What is TUPE?
The purpose of TUPE is to protect employees if the business in which they are employed changes hands. Its effect is to move employees and any liabilities associated with them from the old employer to the new employer by operation of law.
TUPE is an acronym for the Transfer of Undertakings (Protection of Employment) Regulations. The Regulations were first passed in 1981 but overhauled in 2006. TUPE is a significant and often tricky piece of legislation adopted by the UK in order to implement the European Acquired Rights Directive.
Why do you need to know anything about TUPE?
TUPE applies every day to an enormous number of different business transactions and it is essential that employers of all sizes understand what employment liabilities can arise.
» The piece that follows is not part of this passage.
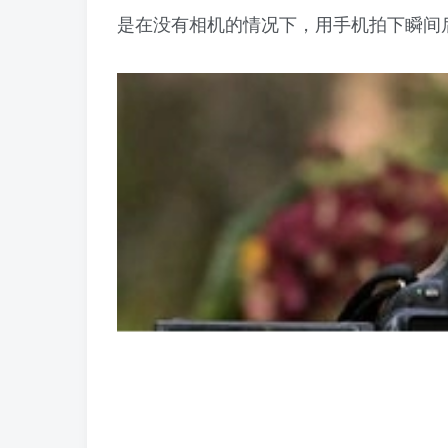
是在没有相机的情况下，用手机拍下瞬间后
TUPE can apply (to name but a few of many examples) when employers:
sell or buy part or all of a business as a going concern;
outsource or make a service provision change involving either (a) an initial outsourcing of a service (e.g. where services transfer from the customer to an external contractor); (b) a subsequent transfer (e.g. where services transfer from the first external contractor to a different external contractor; and (c) bringing the service back in-house (e.g. where services transfer from an external contractor back to the customer);
grant or take over a lease or licence of premises and operate the same business from those premises.
What do businesses need to know about TUPE?
To protect your business from claims, you need to understand:
when TUPE is likely to apply;
what TUPE means legally;
what you have to do to comply with TUPE and the penalties for failing to do so; and
what other steps you can take to protect your business from the effects of TUPE.